FrancePerte et dette records: EDF dans un gouffre financier
L’énergéticien français a subi une perte nette de 17,9 milliards d’euros en 2022, entre problèmes de corrosion dans des centrales nucléaires et rabais imposés par Paris.
EDF a subi en 2022 l’une des pires pertes de l’histoire de la Bourse de Paris, creusant son endettement à un niveau également record de 64,5 milliards d’euros (presque autant en francs), au terme d’une année noire plombée par les déboires de son parc nucléaire mais aussi par sa contribution forcée au «bouclier tarifaire» des Français.
Le chiffre d’affaires du géant de l’électricité a crû de 70% à 143,5 milliards d’euros tiré par la hausse des prix de l’énergie, mais le groupe passe dans le rouge avec une très lourde perte nette de 17,9 milliards, contre un bénéfice de 5,1 milliards en 2021. Il s’agit de l’une des plus lourdes pertes de l’histoire récente en France, derrière France Télécom (20,7 milliards) et Vivendi Universal (23,3 milliards) il y a vingt ans.
Hausse du nombre de clients
Avec la flambée générale des prix de l’électricité, EDF a vu revenir de nombreux clients français, mais n’a pas pu assez produire avec ses centrales: le groupe a dû acheter à prix d’or de l’électricité sur les marchés.

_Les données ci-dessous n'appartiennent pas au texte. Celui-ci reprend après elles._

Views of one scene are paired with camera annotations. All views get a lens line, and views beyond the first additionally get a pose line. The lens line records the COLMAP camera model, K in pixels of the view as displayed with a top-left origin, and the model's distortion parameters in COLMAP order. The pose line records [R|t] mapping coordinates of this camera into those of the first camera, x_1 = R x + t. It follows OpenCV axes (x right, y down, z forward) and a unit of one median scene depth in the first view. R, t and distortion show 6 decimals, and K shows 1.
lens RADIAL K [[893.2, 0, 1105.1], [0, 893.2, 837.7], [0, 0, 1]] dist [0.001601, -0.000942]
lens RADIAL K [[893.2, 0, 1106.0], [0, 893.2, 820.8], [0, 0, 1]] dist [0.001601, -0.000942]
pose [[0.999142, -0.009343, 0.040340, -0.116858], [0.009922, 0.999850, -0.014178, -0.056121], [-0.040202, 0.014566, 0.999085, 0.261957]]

«Malgré une forte hausse du chiffre d’affaires soutenu par les prix de l’électricité et du gaz, l’Ebitda (marge brute d’exploitation) est fortement pénalisé par la baisse de production nucléaire ainsi que les mesures régulatoires exceptionnelles mises en place en France pour 2022, dans des conditions de marché difficiles», a commenté vendredi, pour quelques journalistes, le PDG Luc Rémont, arrivé à l’automne dernier avec de lourds défis à relever pour l’entreprise.
Problèmes de corrosion
Le dirigeant a en revanche confirmé «la fourchette de production nucléaire de 300 à 330 térawattheures (en 2023), soit une sortie progressive de la crise de la corrosion sous contrainte», c’est-à-dire le problème des microfissures relevées sur des portions de tuyauteries, qui a mis à l’arrêt nombre de réacteurs depuis fin 2021.

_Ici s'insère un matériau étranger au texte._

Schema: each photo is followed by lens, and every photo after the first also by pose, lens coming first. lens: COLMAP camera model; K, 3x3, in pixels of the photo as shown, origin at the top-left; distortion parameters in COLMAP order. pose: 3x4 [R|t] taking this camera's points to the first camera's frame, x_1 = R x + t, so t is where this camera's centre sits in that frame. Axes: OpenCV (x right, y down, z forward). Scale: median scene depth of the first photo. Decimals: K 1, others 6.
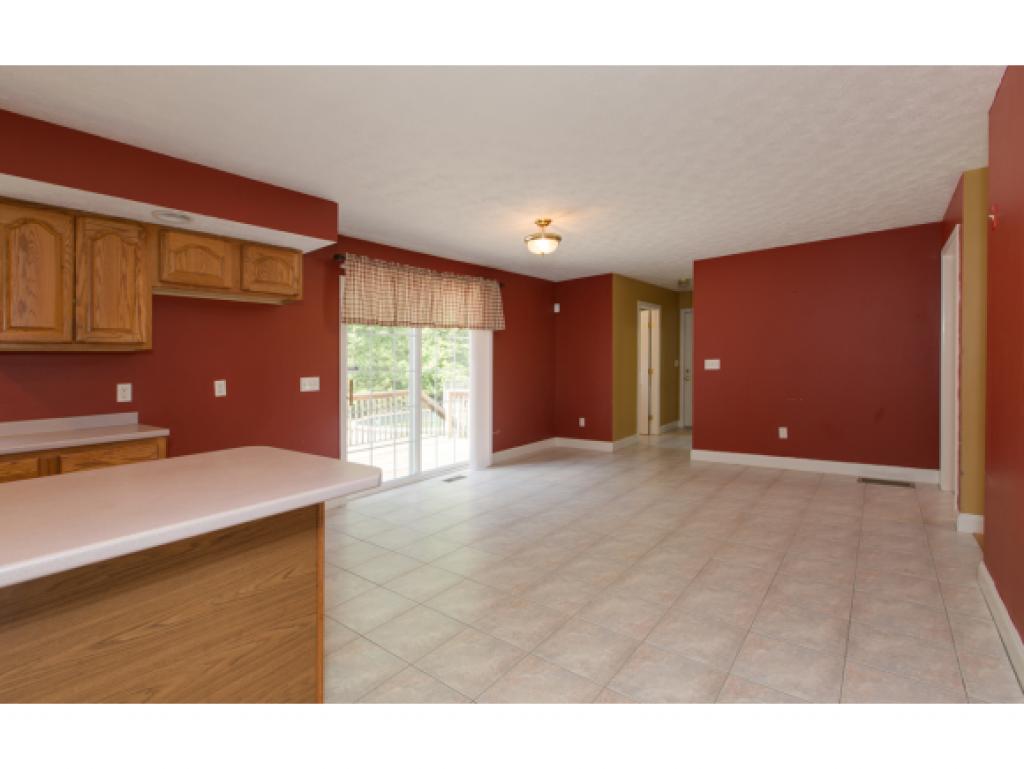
lens RADIAL K [[452.1, 0, 512.0], [0, 452.1, 384.5], [0, 0, 1]] dist [-0.001232, -0.000110]
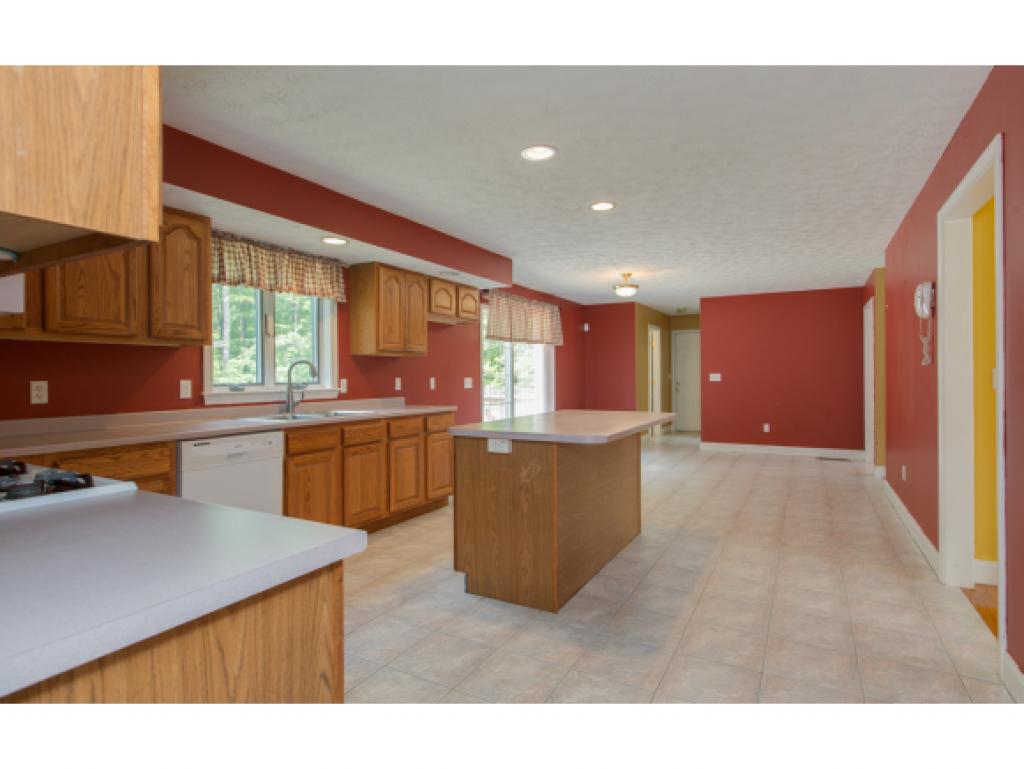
lens RADIAL K [[536.7, 0, 515.3], [0, 536.7, 375.6], [0, 0, 1]] dist [-0.001176, -0.000807]
pose [[0.981586, 0.029042, 0.188799, -0.691074], [-0.021092, 0.998810, -0.043983, 0.051360], [-0.189852, 0.039191, 0.981030, -0.696360]]
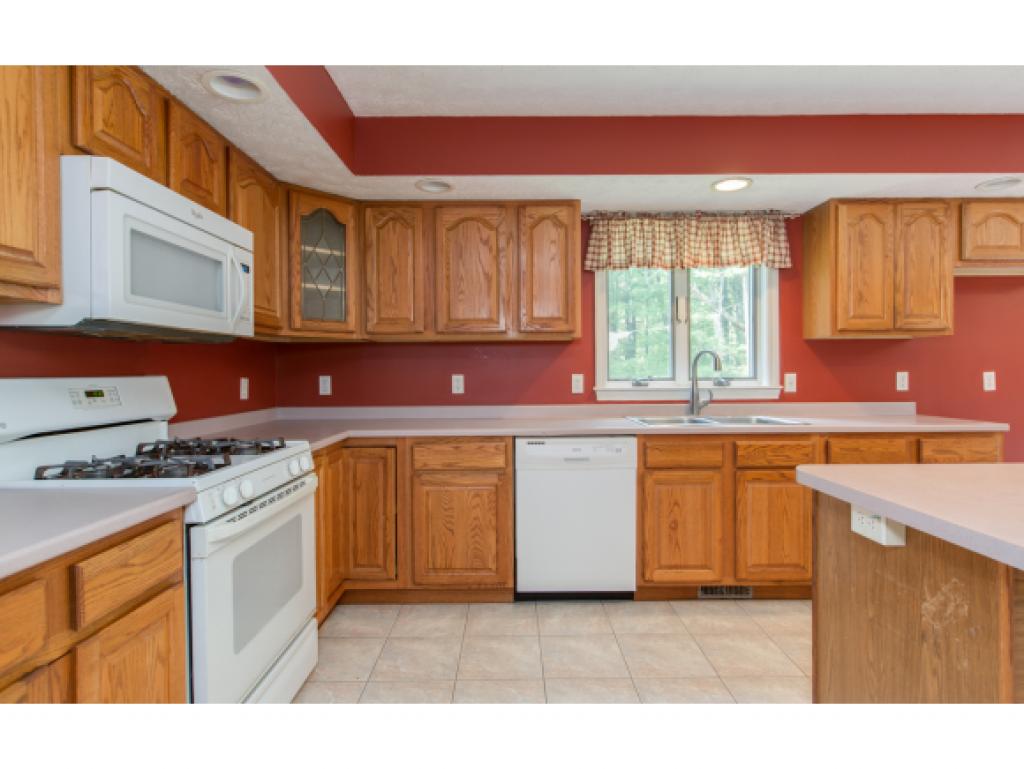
lens RADIAL K [[536.7, 0, 515.3], [0, 536.7, 375.6], [0, 0, 1]] dist [-0.001176, -0.000807]
pose [[0.636682, 0.034480, -0.770356, -0.424727], [-0.044005, 0.998996, 0.008344, 0.027652], [0.769870, 0.028587, 0.637560, -0.302996]]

L’année 2022 aura vu la production électrique nucléaire et hydraulique tomber à des niveaux historiquement bas en pleine crise énergétique et climatique mondiale. EDF a en effet cumulé les ennuis entre la découverte de corrosion et les retards pris dans la maintenance des centrales, à cause du Covid. Résultat: en 2022, la disponibilité moyenne du parc de 56 réacteurs est tombée à 54% (contre 73% sur la période 2015-2019).
Bouclier tarifaire et sobriété
Finalement, le pire a été évité grâce aux importations d’électricité, aux efforts de sobriété des Français et à la course d’EDF pour rebrancher ses réacteurs. Il n’empêche, la note est salée pour l’électricien. Jamais aussi peu de térawattheures d’origine nucléaire n’avaient été produits depuis 1988: 279 TWh en 2022. Loin de l’époque où EDF crachait 430 TWh comme en 2005.
La guerre en Ukraine a enfoncé le clou avec la flambée des prix du gaz et de l’électricité. Car pour contenir la facture des Français grâce au bouclier tarifaire, l’État, actionnaire majoritaire et bientôt unique, a obligé le groupe à vendre en 2022 davantage d’électricité à bas prix à ses concurrents, fournisseurs d’électricité alternatifs. Une mesure au coût exorbitant pour l’opérateur historique: 8,34 milliards d’euros.
Renationalisation
Face à sa dette abyssale, «on ne sera pas tout seul», fait toutefois valoir EDF, puisque l’Etat est en train de renationaliser à 100% l’entreprise pour porter le plan de relance nucléaire soutenu par Emmanuel Macron. «L’État va nous permettre de financer les investissements», selon le groupe.